Handling Stop Reasons
Understanding why Claude stopped generating is crucial for building robust applications. The stop_reason field in the response can have these values:
| stop_reason | Meaning |
|---|---|
"end_turn" | Claude finished naturally |
"max_tokens" | Response reached the token limit |
"stop_sequence" | A custom stop sequence was encountered |
"tool_use" | Claude wants to call a tool |
Example: Handling max_tokens
message = client.messages.create(
model="claude-opus-4-7",
max_tokens=50,
messages=[
{"role": "user", "content": "Write a 1000-word essay on AI safety."}
]
)
if message.stop_reason == "max_tokens":
print("Response was truncated.
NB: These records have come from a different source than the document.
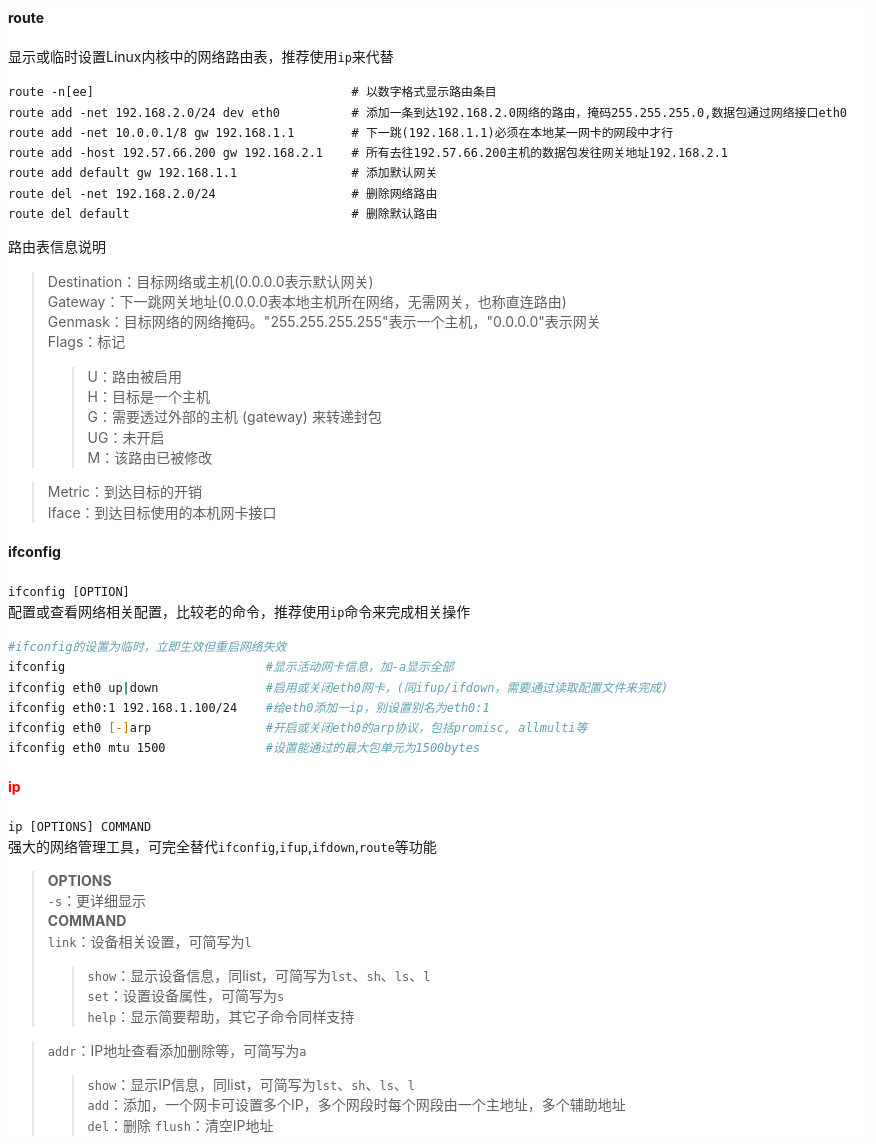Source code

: #### route
显示或临时设置Linux内核中的网络路由表，推荐使用`ip`来代替

```
route -n[ee]                                    # 以数字格式显示路由条目
route add -net 192.168.2.0/24 dev eth0          # 添加一条到达192.168.2.0网络的路由，掩码255.255.255.0,数据包通过网络接口eth0
route add -net 10.0.0.1/8 gw 192.168.1.1        # 下一跳(192.168.1.1)必须在本地某一网卡的网段中才行
route add -host 192.57.66.200 gw 192.168.2.1    # 所有去往192.57.66.200主机的数据包发往网关地址192.168.2.1
route add default gw 192.168.1.1                # 添加默认网关
route del -net 192.168.2.0/24                   # 删除网络路由
route del default                               # 删除默认路由
```
路由表信息说明
> Destination：目标网络或主机(0.0.0.0表示默认网关)  
> Gateway：下一跳网关地址(0.0.0.0表本地主机所在网络，无需网关，也称直连路由)  
> Genmask：目标网络的网络掩码。"255.255.255.255"表示一个主机，"0.0.0.0"表示网关  
> Flags：标记  
>> U：路由被启用  
>> H：目标是一个主机  
>> G：需要透过外部的主机 (gateway) 来转递封包  
>> UG：未开启    
>> M：该路由已被修改   

> Metric：到达目标的开销  
> Iface：到达目标使用的本机网卡接口   

#### ifconfig
`ifconfig [OPTION]`  
配置或查看网络相关配置，比较老的命令，推荐使用`ip`命令来完成相关操作

```bash
#ifconfig的设置为临时，立即生效但重启网络失效
ifconfig                            #显示活动网卡信息，加-a显示全部
ifconfig eth0 up|down               #启用或关闭eth0网卡，(同ifup/ifdown，需要通过读取配置文件来完成)
ifconfig eth0:1 192.168.1.100/24    #给eth0添加一ip，别设置别名为eth0:1
ifconfig eth0 [-]arp                #开启或关闭eth0的arp协议，包括promisc, allmulti等
ifconfig eth0 mtu 1500              #设置能通过的最大包单元为1500bytes
```
#### <font color=red>ip</font>
`ip [OPTIONS] COMMAND`  
强大的网络管理工具，可完全替代`ifconfig`,`ifup`,`ifdown`,`route`等功能  
> **OPTIONS**  
> `-s`：更详细显示    
> **COMMAND**  
> `link`：设备相关设置，可简写为`l` 
>> `show`：显示设备信息，同list，可简写为`lst`、`sh`、`ls`、`l`    
>> `set`：设置设备属性，可简写为`s`   
>> `help`：显示简要帮助，其它子命令同样支持  

> `addr`：IP地址查看添加删除等，可简写为`a`  
>> `show`：显示IP信息，同list，可简写为`lst`、`sh`、`ls`、`l`  
>> `add`：添加，一个网卡可设置多个IP，多个网段时每个网段由一个主地址，多个辅助地址  
>> `del`：删除
>> `flush`：清空IP地址  
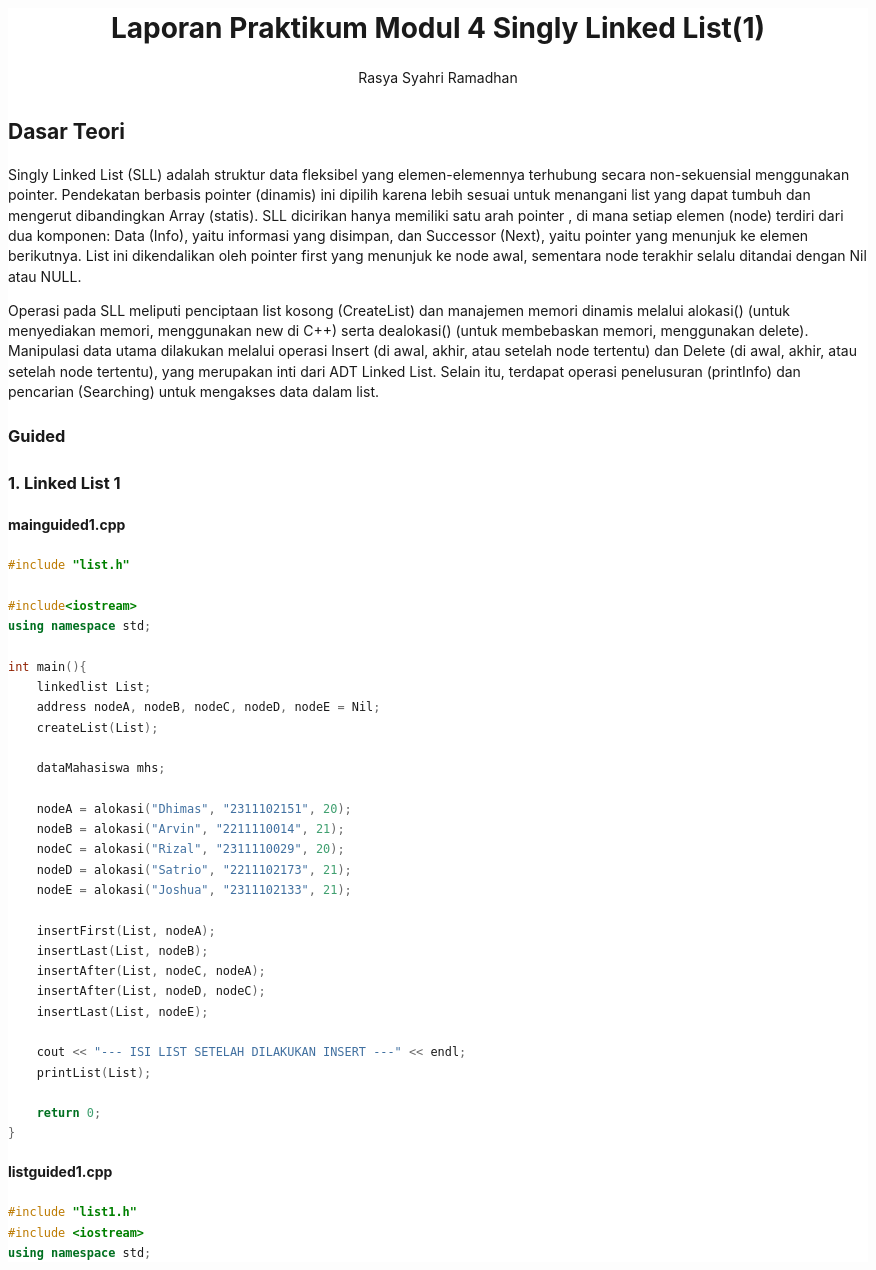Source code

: # <h1 align="center">Laporan Praktikum Modul 4 Singly Linked List(1)</h1>
<p align="center">Rasya Syahri Ramadhan</p>

## Dasar Teori

Singly Linked List (SLL) adalah struktur data fleksibel yang elemen-elemennya terhubung secara non-sekuensial menggunakan pointer. Pendekatan berbasis pointer (dinamis) ini dipilih karena lebih sesuai untuk menangani list yang dapat tumbuh dan mengerut dibandingkan Array (statis). SLL dicirikan hanya memiliki satu arah pointer , di mana setiap elemen (node) terdiri dari dua komponen: Data (Info), yaitu informasi yang disimpan, dan Successor (Next), yaitu pointer yang menunjuk ke elemen berikutnya. List ini dikendalikan oleh pointer first yang menunjuk ke node awal, sementara node terakhir selalu ditandai dengan Nil atau NULL.

Operasi pada SLL meliputi penciptaan list kosong (CreateList) dan manajemen memori dinamis melalui alokasi() (untuk menyediakan memori, menggunakan new di C++) serta dealokasi() (untuk membebaskan memori, menggunakan delete). Manipulasi data utama dilakukan melalui operasi Insert (di awal, akhir, atau setelah node tertentu) dan Delete (di awal, akhir, atau setelah node tertentu), yang merupakan inti dari ADT Linked List. Selain itu, terdapat operasi penelusuran (printInfo) dan pencarian (Searching) untuk mengakses data dalam list.

### Guided 

### 1. Linked List 1
#### mainguided1.cpp
```C++
#include "list.h"

#include<iostream>
using namespace std;

int main(){
    linkedlist List;
    address nodeA, nodeB, nodeC, nodeD, nodeE = Nil;
    createList(List);

    dataMahasiswa mhs;

    nodeA = alokasi("Dhimas", "2311102151", 20);
    nodeB = alokasi("Arvin", "2211110014", 21);
    nodeC = alokasi("Rizal", "2311110029", 20);
    nodeD = alokasi("Satrio", "2211102173", 21);
    nodeE = alokasi("Joshua", "2311102133", 21);

    insertFirst(List, nodeA);
    insertLast(List, nodeB);
    insertAfter(List, nodeC, nodeA);
    insertAfter(List, nodeD, nodeC);
    insertLast(List, nodeE);

    cout << "--- ISI LIST SETELAH DILAKUKAN INSERT ---" << endl;
    printList(List);

    return 0;
}
```
#### listguided1.cpp
```C++
#include "list1.h"
#include <iostream>
using namespace std;
```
Consider increasing max_tokens or continuing the conversation.")
Streaming Responses
For real-time applications, you can stream responses token by token:
import anthropic
client = anthropic.Anthropic()
with client.messages.stream(
model="claude-opus-4-7",
max_tokens=1024,
messages=[
{"role": "user", "content": "Tell me a story about a brave robot."}
]
) as stream:
for text in stream.text_stream:
print(text, end="", flush=True)
Streaming is ideal for chat interfaces where you want to show responses as they're generated.
Conclusion
The Messages API is the foundation for building with Claude. By mastering basic requests, multi-turn conversations, prefill techniques, and vision capabilities, you can create powerful AI applications tailored to your specific needs.
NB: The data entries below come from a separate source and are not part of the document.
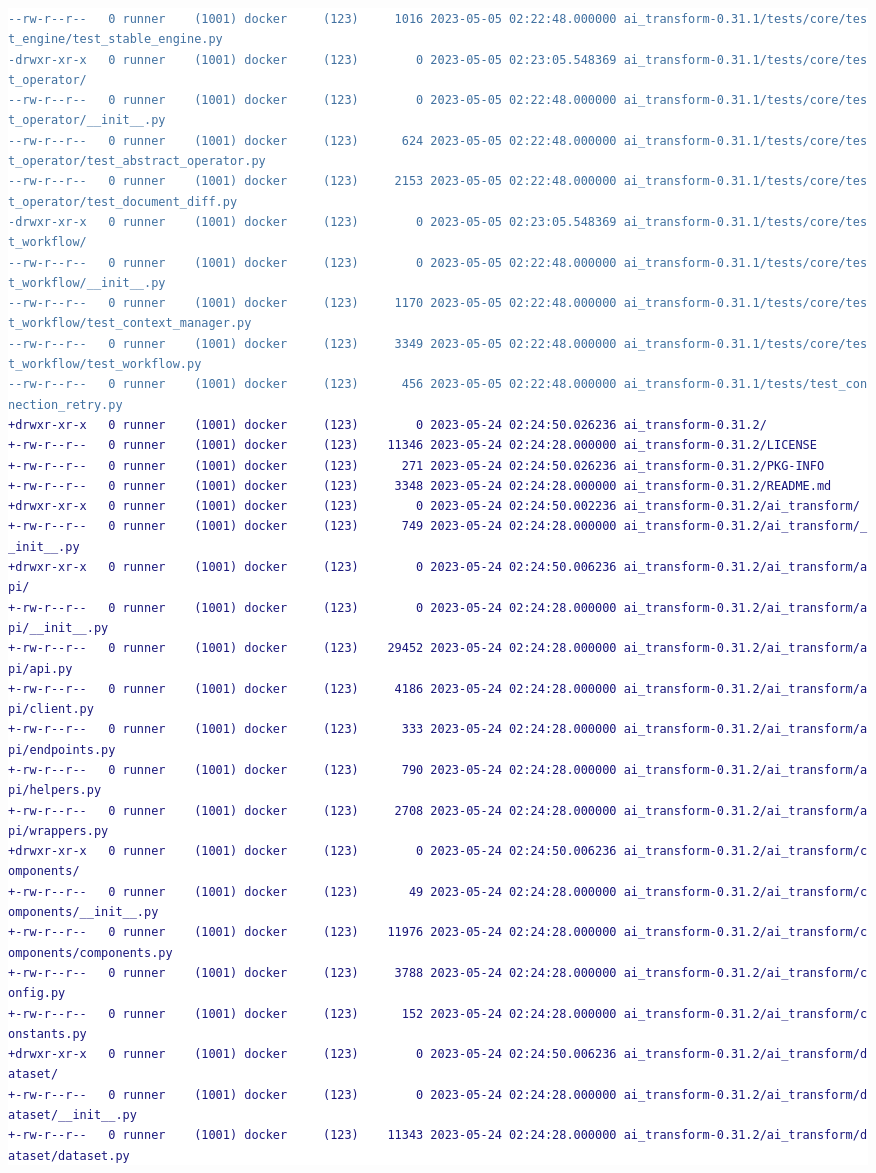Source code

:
 ```diff
--rw-r--r--   0 runner    (1001) docker     (123)     1016 2023-05-05 02:22:48.000000 ai_transform-0.31.1/tests/core/test_engine/test_stable_engine.py
-drwxr-xr-x   0 runner    (1001) docker     (123)        0 2023-05-05 02:23:05.548369 ai_transform-0.31.1/tests/core/test_operator/
--rw-r--r--   0 runner    (1001) docker     (123)        0 2023-05-05 02:22:48.000000 ai_transform-0.31.1/tests/core/test_operator/__init__.py
--rw-r--r--   0 runner    (1001) docker     (123)      624 2023-05-05 02:22:48.000000 ai_transform-0.31.1/tests/core/test_operator/test_abstract_operator.py
--rw-r--r--   0 runner    (1001) docker     (123)     2153 2023-05-05 02:22:48.000000 ai_transform-0.31.1/tests/core/test_operator/test_document_diff.py
-drwxr-xr-x   0 runner    (1001) docker     (123)        0 2023-05-05 02:23:05.548369 ai_transform-0.31.1/tests/core/test_workflow/
--rw-r--r--   0 runner    (1001) docker     (123)        0 2023-05-05 02:22:48.000000 ai_transform-0.31.1/tests/core/test_workflow/__init__.py
--rw-r--r--   0 runner    (1001) docker     (123)     1170 2023-05-05 02:22:48.000000 ai_transform-0.31.1/tests/core/test_workflow/test_context_manager.py
--rw-r--r--   0 runner    (1001) docker     (123)     3349 2023-05-05 02:22:48.000000 ai_transform-0.31.1/tests/core/test_workflow/test_workflow.py
--rw-r--r--   0 runner    (1001) docker     (123)      456 2023-05-05 02:22:48.000000 ai_transform-0.31.1/tests/test_connection_retry.py
+drwxr-xr-x   0 runner    (1001) docker     (123)        0 2023-05-24 02:24:50.026236 ai_transform-0.31.2/
+-rw-r--r--   0 runner    (1001) docker     (123)    11346 2023-05-24 02:24:28.000000 ai_transform-0.31.2/LICENSE
+-rw-r--r--   0 runner    (1001) docker     (123)      271 2023-05-24 02:24:50.026236 ai_transform-0.31.2/PKG-INFO
+-rw-r--r--   0 runner    (1001) docker     (123)     3348 2023-05-24 02:24:28.000000 ai_transform-0.31.2/README.md
+drwxr-xr-x   0 runner    (1001) docker     (123)        0 2023-05-24 02:24:50.002236 ai_transform-0.31.2/ai_transform/
+-rw-r--r--   0 runner    (1001) docker     (123)      749 2023-05-24 02:24:28.000000 ai_transform-0.31.2/ai_transform/__init__.py
+drwxr-xr-x   0 runner    (1001) docker     (123)        0 2023-05-24 02:24:50.006236 ai_transform-0.31.2/ai_transform/api/
+-rw-r--r--   0 runner    (1001) docker     (123)        0 2023-05-24 02:24:28.000000 ai_transform-0.31.2/ai_transform/api/__init__.py
+-rw-r--r--   0 runner    (1001) docker     (123)    29452 2023-05-24 02:24:28.000000 ai_transform-0.31.2/ai_transform/api/api.py
+-rw-r--r--   0 runner    (1001) docker     (123)     4186 2023-05-24 02:24:28.000000 ai_transform-0.31.2/ai_transform/api/client.py
+-rw-r--r--   0 runner    (1001) docker     (123)      333 2023-05-24 02:24:28.000000 ai_transform-0.31.2/ai_transform/api/endpoints.py
+-rw-r--r--   0 runner    (1001) docker     (123)      790 2023-05-24 02:24:28.000000 ai_transform-0.31.2/ai_transform/api/helpers.py
+-rw-r--r--   0 runner    (1001) docker     (123)     2708 2023-05-24 02:24:28.000000 ai_transform-0.31.2/ai_transform/api/wrappers.py
+drwxr-xr-x   0 runner    (1001) docker     (123)        0 2023-05-24 02:24:50.006236 ai_transform-0.31.2/ai_transform/components/
+-rw-r--r--   0 runner    (1001) docker     (123)       49 2023-05-24 02:24:28.000000 ai_transform-0.31.2/ai_transform/components/__init__.py
+-rw-r--r--   0 runner    (1001) docker     (123)    11976 2023-05-24 02:24:28.000000 ai_transform-0.31.2/ai_transform/components/components.py
+-rw-r--r--   0 runner    (1001) docker     (123)     3788 2023-05-24 02:24:28.000000 ai_transform-0.31.2/ai_transform/config.py
+-rw-r--r--   0 runner    (1001) docker     (123)      152 2023-05-24 02:24:28.000000 ai_transform-0.31.2/ai_transform/constants.py
+drwxr-xr-x   0 runner    (1001) docker     (123)        0 2023-05-24 02:24:50.006236 ai_transform-0.31.2/ai_transform/dataset/
+-rw-r--r--   0 runner    (1001) docker     (123)        0 2023-05-24 02:24:28.000000 ai_transform-0.31.2/ai_transform/dataset/__init__.py
+-rw-r--r--   0 runner    (1001) docker     (123)    11343 2023-05-24 02:24:28.000000 ai_transform-0.31.2/ai_transform/dataset/dataset.py
```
Remember these key points:
- Always send the full conversation history (stateless design)
- Use prefill to shape responses, but check model compatibility
- Handle stop reasons to manage conversation flow
- Stream responses for better user experience
- Leverage vision for multimodal applications
Key Takeaways
- The Messages API is stateless: You must send the full conversation history with each request, giving you complete control over context.
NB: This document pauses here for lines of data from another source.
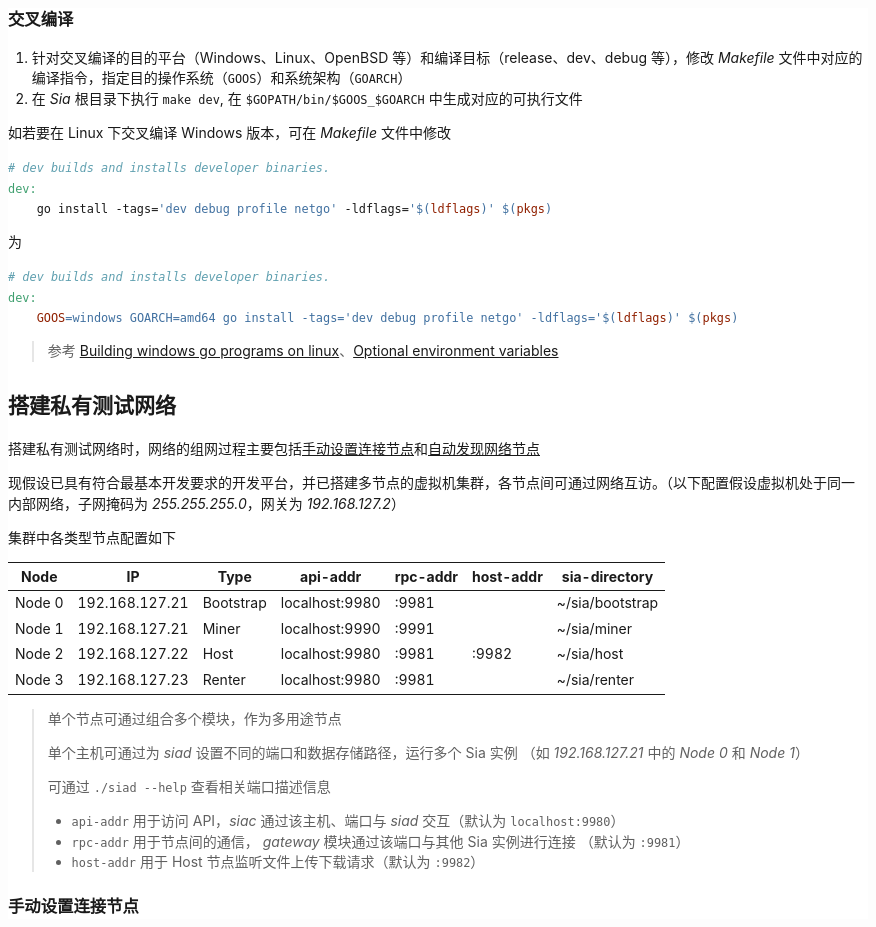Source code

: ### 交叉编译

1. 针对交叉编译的目的平台（Windows、Linux、OpenBSD 等）和编译目标（release、dev、debug 等），修改 *Makefile* 文件中对应的编译指令，指定目的操作系统（`GOOS`）和系统架构（`GOARCH`）
1. 在 *Sia* 根目录下执行 `make dev`, 在 `$GOPATH/bin/$GOOS_$GOARCH` 中生成对应的可执行文件

如若要在 Linux 下交叉编译 Windows 版本，可在 *Makefile* 文件中修改

```makefile
# dev builds and installs developer binaries.
dev:
    go install -tags='dev debug profile netgo' -ldflags='$(ldflags)' $(pkgs)
```

为

```makefile
# dev builds and installs developer binaries.
dev:
    GOOS=windows GOARCH=amd64 go install -tags='dev debug profile netgo' -ldflags='$(ldflags)' $(pkgs)
```

> 参考 [Building windows go programs on linux](https://github.com/golang/go/wiki/WindowsCrossCompiling)、[Optional environment variables](https://golang.org/doc/install/source#environment)

## 搭建私有测试网络

搭建私有测试网络时，网络的组网过程主要包括[手动设置连接节点](#手动设置连接节点)和[自动发现网络节点](#自动发现网络节点)

现假设已具有符合最基本开发要求的开发平台，并已搭建多节点的虚拟机集群，各节点间可通过网络互访。（以下配置假设虚拟机处于同一内部网络，子网掩码为 *255.255.255.0*，网关为 *192.168.127.2*）

集群中各类型节点配置如下

| Node   | IP             | Type      | api-addr       | rpc-addr | host-addr | sia-directory   |
| ------ | -------------- | --------- | -------------- | -------- | --------- | --------------- |
| Node 0 | 192.168.127.21 | Bootstrap | localhost:9980 | :9981    |           | ~/sia/bootstrap |
| Node 1 | 192.168.127.21 | Miner     | localhost:9990 | :9991    |           | ~/sia/miner     |
| Node 2 | 192.168.127.22 | Host      | localhost:9980 | :9981    | :9982     | ~/sia/host      |
| Node 3 | 192.168.127.23 | Renter    | localhost:9980 | :9981    |           | ~/sia/renter    |

> 单个节点可通过组合多个模块，作为多用途节点
>
> 单个主机可通过为 *siad* 设置不同的端口和数据存储路径，运行多个 Sia 实例 （如 *192.168.127.21* 中的 *Node 0* 和 *Node 1*）
>
> 可通过 `./siad --help` 查看相关端口描述信息
>
> - `api-addr` 用于访问 API，*siac* 通过该主机、端口与 *siad* 交互（默认为 `localhost:9980`）
> - `rpc-addr` 用于节点间的通信， *gateway* 模块通过该端口与其他 Sia 实例进行连接 （默认为 `:9981`）
> - `host-addr` 用于 Host 节点监听文件上传下载请求（默认为 `:9982`）

### 手动设置连接节点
- Prefill shapes responses: By providing the beginning of Claude's response, you can enforce formats like multiple-choice answers, but this technique isn't supported on all models.
- Vision enables multimodal AI: Claude can analyze images (JPEG, PNG, GIF, WebP) sent via the API, opening up document analysis and visual Q&A use cases.
- Streaming improves UX: Use the streaming API for real-time token-by-token responses in chat interfaces.
- Handle stop reasons: Always check
stop_reasonto determine if a response was truncated or if Claude needs to use a tool.